(La Porte, IN) - It looks, drives, and is just as roomy as other mid-sized cars burning gasoline. That's what LaPorte Mayor Tom Dermody and other city officials are learning about an electric vehicle being tried out on police patrols for the past week.
Dermody on Wednesday began using the four-door car displaying the city's logo on his work-related runs for the next couple of days. He said the only difference was the electric car runs much quieter than traditional vehicles.
“It moves quickly. Fast,” said Dermody during a test run on Wednesday.
The electric 2020 Nissan LEAF is on loan from Crown Point-based South Shore Clean Cities, Inc. The organization, which promotes alternative fuels and other earth-friendly practices, allows many municipalities throughout northern Indiana to use the car for two weeks.
SSCC Project Manager Ryan Lisek said the idea is to change public perception that electric vehicles lack the power, size, and luxury of cars and trucks burning fossil fuel. The vehicle in LaPorte, for example, appeared to be the spitting image of a similar-sized gas-powered vehicle inside and out.
“It’s going to change the way Americans are going to start thinking about electric vehicles,” he said.
LaPorte Police Chief Paul Brettin said the car has the horsepower required for police work. Brettin believes that a slightly larger model with room for people arrested would probably be needed for patrols, but he can see the not too distant future just from his brief time behind the wheel.

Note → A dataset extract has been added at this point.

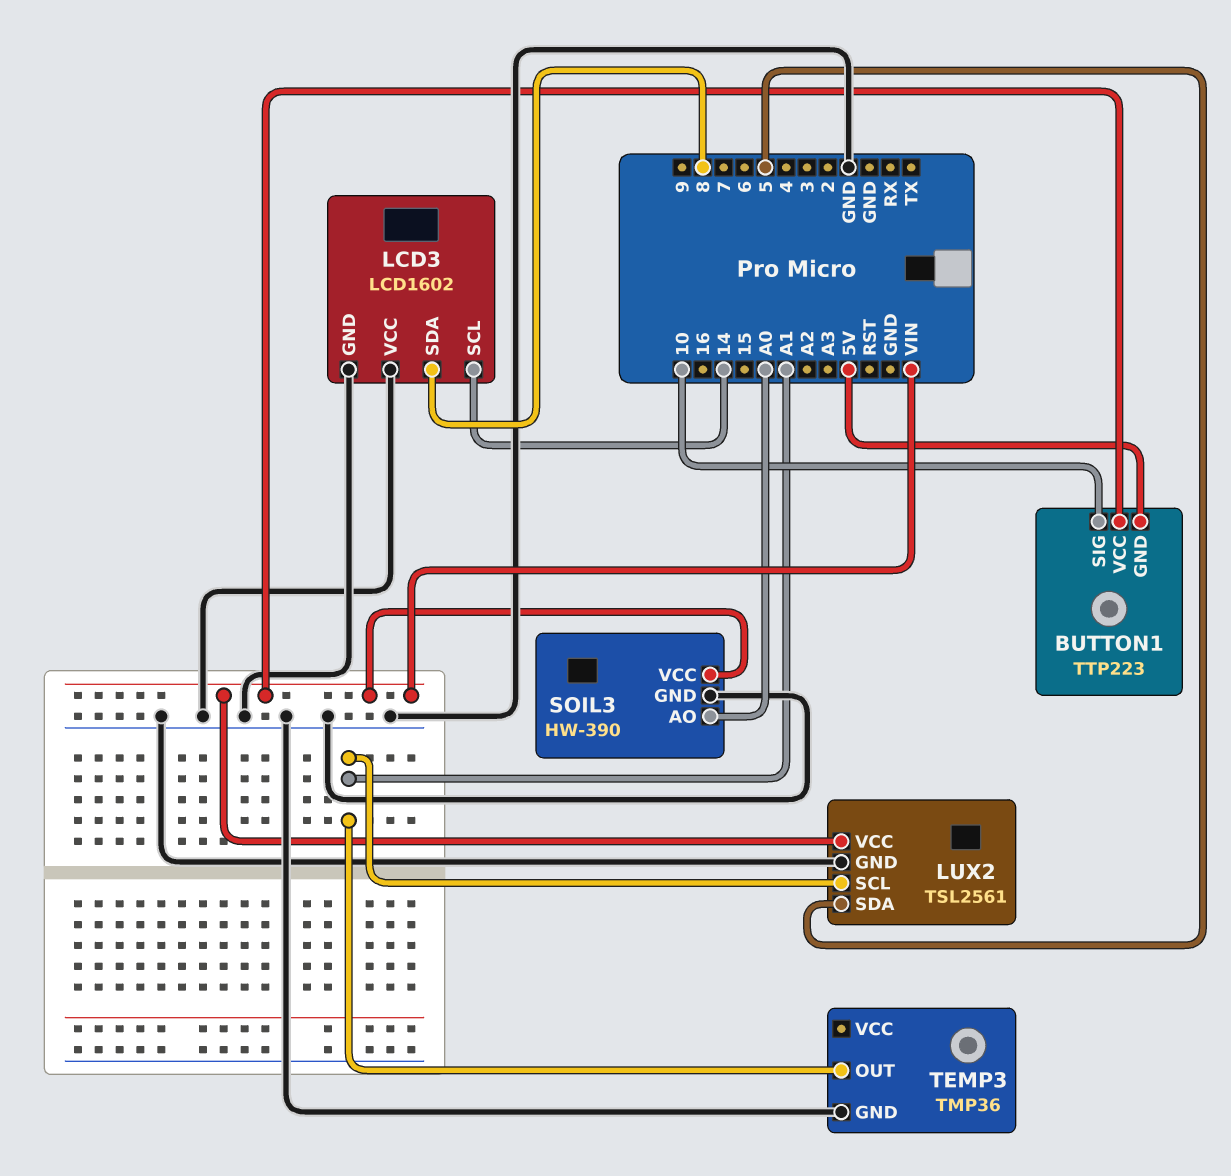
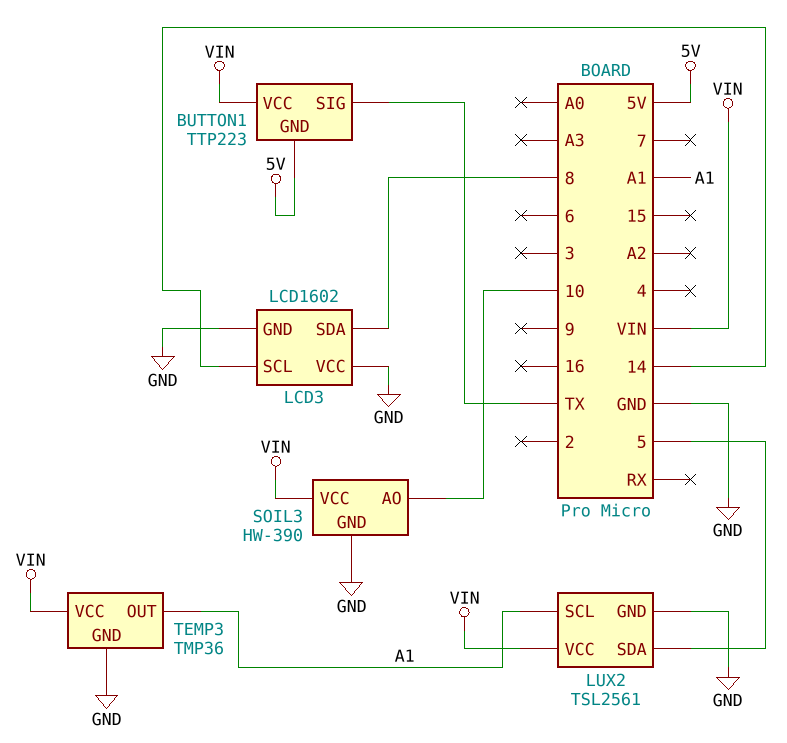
BUTTON1 pin SIG: 10 -> TX
SOIL3 pin AO: A0 -> 10
TEMP3 pin VCC: none -> VIN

“The wave’s coming. It’s going to happen,” Brettin said.
After being parked outside in the cold for hours, the car also doesn't have to warm up before producing heat through the vents in the dashboard.
Sarah Nimetz, the city's Sustainability Program Manager, said the car travels up to 200 miles on a full battery charge. The battery can be plugged into an electrical outlet at home, just like a television set or other appliances. Nimetz said it takes about 10 hours for a low battery to be fully charged in a 110-volt outlet, but just a half-hour or so at an electric vehicle charging station. She said the car has been impressive enough that the city might purchase several electric vehicles.
The sticker price for the car was about $36,000. However, the city could spend less money in the long run from not purchasing gasoline. She said electric vehicles also are known for requiring less maintenance.
All public transportation buses in LaPorte already run on cleaner-burning propane, and the wastewater treatment plant operates on solar energy. In addition, Nimetz said the largest sources of greenhouse gas emissions locally were recently identified. Most emissions in LaPorte come from the commercial and industrial sectors, followed by residential and transportation-related sources.
Nimetz said the findings would allow the city to positively impact climate change by developing and implementing strategies that work best here. Dermody said the city is doing other research in areas like water flow and tree canopies to further contribute to the fight against global warming.
“We’re constantly looking at new ways to do things. This is no longer the La Porte of old,” he said.